Written by: Senior Lawyer Bjørg S. Granerud and Associate Haakon Toms
In 2018, we were approached by a client with the following case:
NAV had accused her of having grossly negligently withdrawn around NOK 400,000 in sickness benefits and work assessment allowance. The reason was that she had spent time abroad.
It has now come to light that it is not unlawful to spend time abroad when receiving work assessment allowance and that NAV was not entitled to claim the money back.
Our assessment is that NAV’s assessment was not in line with the EEA Regulations. Nevertheless, NAV provided the following response: “Regulations 883/2004 permit you to travel or move to another EEA country but not to travel on holiday”. In addition to the fact that this demarcation is completely arbitrary, it shows that NAV has inadequate understanding of the basic pillars of EU and EEA law – namely the freedom of movement of goods, services and people.
No lawyers have identified or argued that NAV’s practices contravened the EEA Regulations. But to challenge such a basic legal misconception on the part of NAV would be a difficult and burdensome process for the client and a task for which they have neither the inclination nor the means to take on.
When we add in the fact that we take on cases where clients are often in particularly vulnerable positions and that practice shows that clients rarely win against NAV, it would be nearly impossible for the client to move the case forward on these terms.
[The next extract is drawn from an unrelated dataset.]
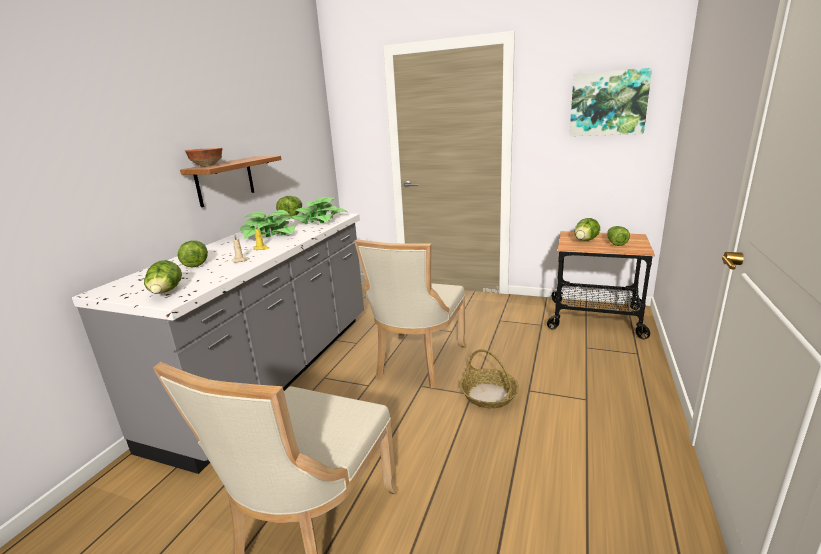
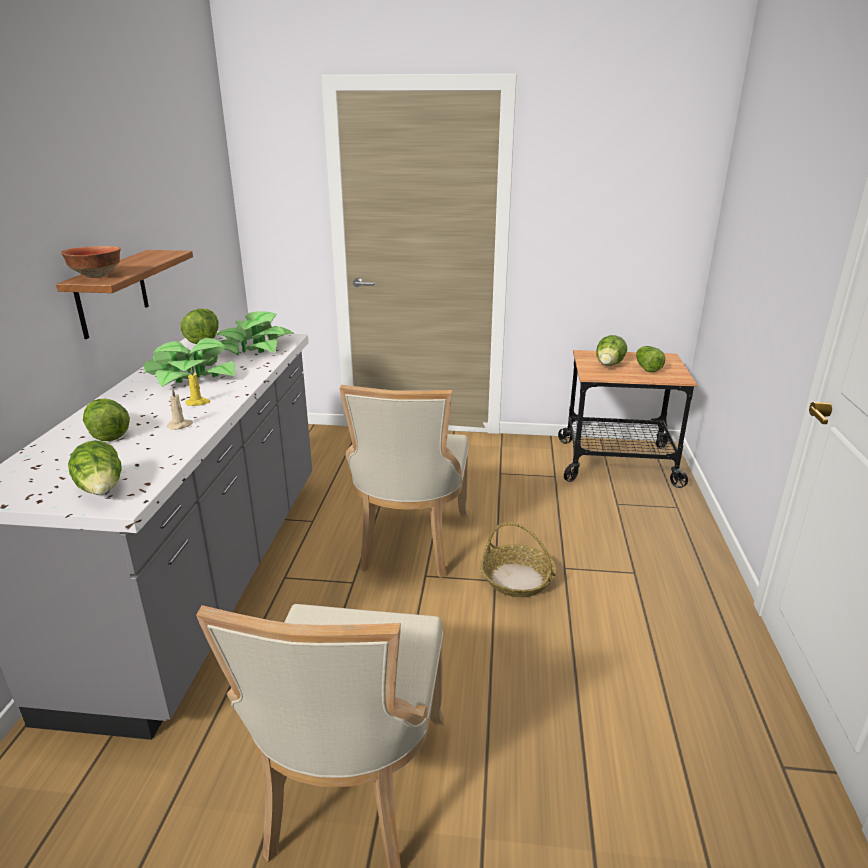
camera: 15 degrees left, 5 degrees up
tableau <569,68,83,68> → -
Clients or users are then forced to play by the rules that have been set down by NAV. This is regardless of whether we, as lawyers, have looked at the issue or not.
Back to our client.
When we received the case documents, we discovered that NAV had calculated the incorrectly paid amount according to basic unlawful terms. NAV had obtained bank statements to document the client’s stay abroad and had subsequently put forth a reverse burden of proof as the basis for the assessment of when our client had stayed in Norway and when she had stayed abroad. In other words, NAV argued that the client had also been abroad during periods for which they had no information about where she had been. This is absolutely unacceptable.
Here, we noted that when NAV first stated that our client had her permanent place of residence in Norway, it must also be assumed that she had been in Norway if it could not be documented that she had been abroad. NAV eventually agreed with this assessment.
The result was that the claim against our client was reduced by more than NOK 250,000. This shows that disastrous decisions occur when NAV applies its own “internal” regulations.
NAV simply does not have the means or expertise to safeguard the rule of law for Norwegian citizens, even when NAV applies the regulations in the way it believes to be correct.
A substantial lack of resources in the judicial system and too few lawyers in administration and a political leadership seeking to prevent “social security exports”  have caused the chaos. It now needs to be sorted out.
The judicial system must receive increased funding, the rates for public fees must be raised, NAV requires more lawyers and political leadership requires more professionally independent representation.
One thing is for certain: this situation would never have occurred had the client base been resourceful, healthy people with plenty of money.
It would have been clarified in 1994.